Sources said gardaí had traced Mr Niland’s movements from the credit union in Tubbercurry in the days before the attack.

It is understood he then visited the nearby Homeland agricultural supply store in Achonry before going to the local shop close to his home.

At 4pm on the day of the attack, he visited a Centra shop in nearby Dromore West. 

Gardaí are combing through hundreds of hours of CCTV footage from across west Sligo in about to crack the case.

Investigators believe the criminals who targeted the elderly retired farmer were familiar with the local area.

They also believe the gang used a network of isolated rural roads traversing the Ox Mountains during their escape.

Investigators are confident the raiders travelled together at least as far as Tubbercurry.

Days following the incident, a man walking beside Easkey Lough on a mountain road that links Dromore West and Tubbercurry found Mr Niland’s wallet.

Detectives believe the wallet was thrown from the raiders’ vehicle as they fled.

The garda diving unit spent two days combing the lake.

During the vicious attack, in a bid to further incapacitate Mr Niland, one of his attackers tied his shoelaces together.

After the gang escaped, the bachelor managed to crawl to the roadway outside his house and was found by a passing bus driver and security guard.

The men brought Mr Niland to his neighbour’s house, the Calpin family, who have known Mr Niland for decades.

However, his injuries were so severe the Calpins did not recognise him initially. 

James McLaughlin, a lifelong friend of Mr Niland, said the community was “devastated” by the attack.

“Last Sunday, three weeks ago, there was a vigil in the Skreen community centre for that poor girl Ashling Murphy, and who walked in in front of me? Only Tom.

“It’s horrendous to think the next vigil we had was for him.

“He was a lovely, kind, good-natured man.

“He worked on the one farm for 50 years, and he was so loyal and never missed a day.

“I don’t know how anyone could do this to him.

“If only they could have taken him in and tied him to a chair but to beat the life out of him is just unbelievable.

“It’s one of the most callous attacks here in the north-west in many years. He was the last man you would describe as vulnerable. He would have been well able to handle

“But he was a very quiet man who just kept himself to himself and never got involved in any kind of trouble.

“If they bring these guys to justice, they can’t just get a slap on the wrist.

“I have known Tom for 55 years, and I don’t think I have ever heard a single person say a bad word about him.” 
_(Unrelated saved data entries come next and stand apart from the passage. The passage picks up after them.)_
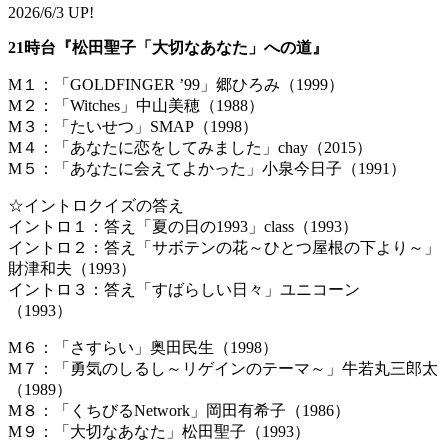
2026/6/3 UP!
21時台『松田聖子「大切なあなた」への道』
M１：「GOLDFINGER ’99」郷ひろみ（1999）
M２：「Witches」中山美穂（1988）
M３：「たいせつ」SMAP（1998）
M４：「あなたに恋をしてみました」chay（2015）
M５：「あなたに会えてよかった」小泉今日子（1991）
☆イントロクイズの答え
イントロ１：答え「夏の日の1993」class（1993）
イントロ２：答え「サボテンの花～ひとつ屋根の下より～」
財津和夫（1993）
イントロ３：答え「すばらしい日々」ユニコーン
（1993）
M６：「さすらい」奥田民生（1998）
M７：「勇気のしるし～リゲインのテーマ～」牛若丸三郎太
（1989）
M８：「くちびるNetwork」岡田有希子（1986）
M９：「大切なあなた」松田聖子（1993）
Local parish priest Fr Michael Gilroy urged those responsible for the attack to hand themselves in. “Everybody is just sick to the pit of their stomachs at what has happened to poor Tom,” he said.

“Tom is a consummate gentleman. He is such a kind, gentle and well-respected person here in our local community and a great neighbour and friend.

“Whoever did this needs to do the right thing and give themselves up to the gardaí and bring some justice to his situation.

“When you drive by his lovely house, you almost get a pain in your stomach thinking of what he suffered behind that door. It’s hard to get your head around all of it, to be honest.

“There have been a lot of burglaries around west Sligo in recent months. People need to feel safe in their own homes.”